(Page-level text extractions)
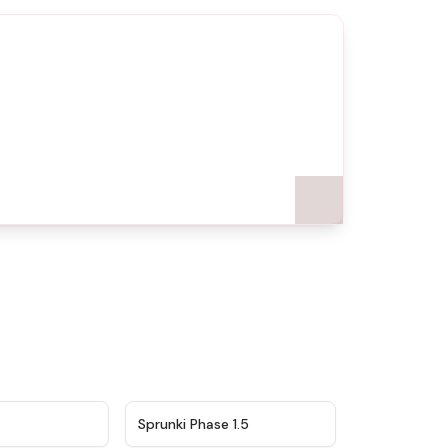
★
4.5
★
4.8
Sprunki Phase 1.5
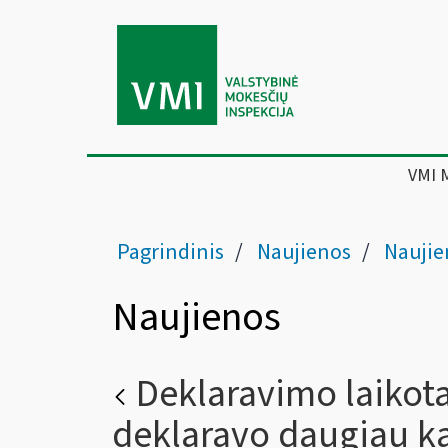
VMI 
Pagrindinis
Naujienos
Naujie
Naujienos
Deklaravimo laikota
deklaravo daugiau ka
---
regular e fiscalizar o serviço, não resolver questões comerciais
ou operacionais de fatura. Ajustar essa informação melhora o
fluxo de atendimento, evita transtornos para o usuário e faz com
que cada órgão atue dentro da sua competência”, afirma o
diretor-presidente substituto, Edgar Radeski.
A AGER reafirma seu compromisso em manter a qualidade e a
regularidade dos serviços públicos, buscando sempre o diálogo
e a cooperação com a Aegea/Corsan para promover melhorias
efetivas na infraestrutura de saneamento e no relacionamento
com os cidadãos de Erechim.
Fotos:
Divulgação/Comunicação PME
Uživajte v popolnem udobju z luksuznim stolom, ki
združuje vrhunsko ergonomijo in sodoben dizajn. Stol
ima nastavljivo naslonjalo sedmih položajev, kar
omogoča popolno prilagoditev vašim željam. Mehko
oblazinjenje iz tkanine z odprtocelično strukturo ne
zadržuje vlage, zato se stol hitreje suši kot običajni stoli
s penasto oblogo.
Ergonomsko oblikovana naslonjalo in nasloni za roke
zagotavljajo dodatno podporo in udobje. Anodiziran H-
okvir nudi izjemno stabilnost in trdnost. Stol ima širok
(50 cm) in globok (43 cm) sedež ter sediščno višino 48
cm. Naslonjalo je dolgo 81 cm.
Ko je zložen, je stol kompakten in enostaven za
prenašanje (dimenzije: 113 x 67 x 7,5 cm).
---
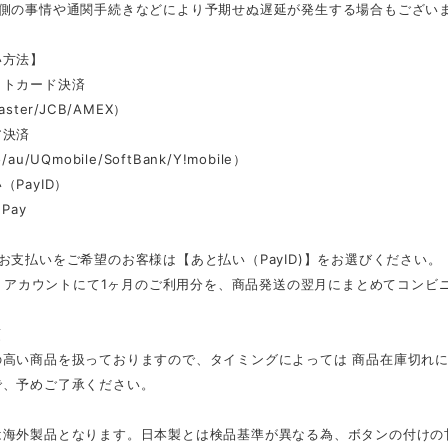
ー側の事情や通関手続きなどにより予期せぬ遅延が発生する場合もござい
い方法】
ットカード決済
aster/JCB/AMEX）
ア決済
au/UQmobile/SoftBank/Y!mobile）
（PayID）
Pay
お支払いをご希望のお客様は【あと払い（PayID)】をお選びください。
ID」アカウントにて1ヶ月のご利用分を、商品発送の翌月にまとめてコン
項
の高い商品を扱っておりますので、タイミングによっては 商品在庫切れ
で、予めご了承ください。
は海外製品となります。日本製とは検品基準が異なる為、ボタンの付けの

- WORK ITEM
Reproduce the listing's lines character for character, starting with the line that contains "regular e fiscalizar" and ending after the line that contains "prenašanje (dimenzije: 113 x 67 x 7,5 cm).".

- RESPONSE BELOW
regular e fiscalizar o serviço, não resolver questões comerciais
ou operacionais de fatura. Ajustar essa informação melhora o
fluxo de atendimento, evita transtornos para o usuário e faz com
que cada órgão atue dentro da sua competência”, afirma o
diretor-presidente substituto, Edgar Radeski.
A AGER reafirma seu compromisso em manter a qualidade e a
regularidade dos serviços públicos, buscando sempre o diálogo
e a cooperação com a Aegea/Corsan para promover melhorias
efetivas na infraestrutura de saneamento e no relacionamento
com os cidadãos de Erechim.
Fotos:
Divulgação/Comunicação PME
Uživajte v popolnem udobju z luksuznim stolom, ki
združuje vrhunsko ergonomijo in sodoben dizajn. Stol
ima nastavljivo naslonjalo sedmih položajev, kar
omogoča popolno prilagoditev vašim željam. Mehko
oblazinjenje iz tkanine z odprtocelično strukturo ne
zadržuje vlage, zato se stol hitreje suši kot običajni stoli
s penasto oblogo.
Ergonomsko oblikovana naslonjalo in nasloni za roke
zagotavljajo dodatno podporo in udobje. Anodiziran H-
okvir nudi izjemno stabilnost in trdnost. Stol ima širok
(50 cm) in globok (43 cm) sedež ter sediščno višino 48
cm. Naslonjalo je dolgo 81 cm.
Ko je zložen, je stol kompakten in enostaven za
prenašanje (dimenzije: 113 x 67 x 7,5 cm).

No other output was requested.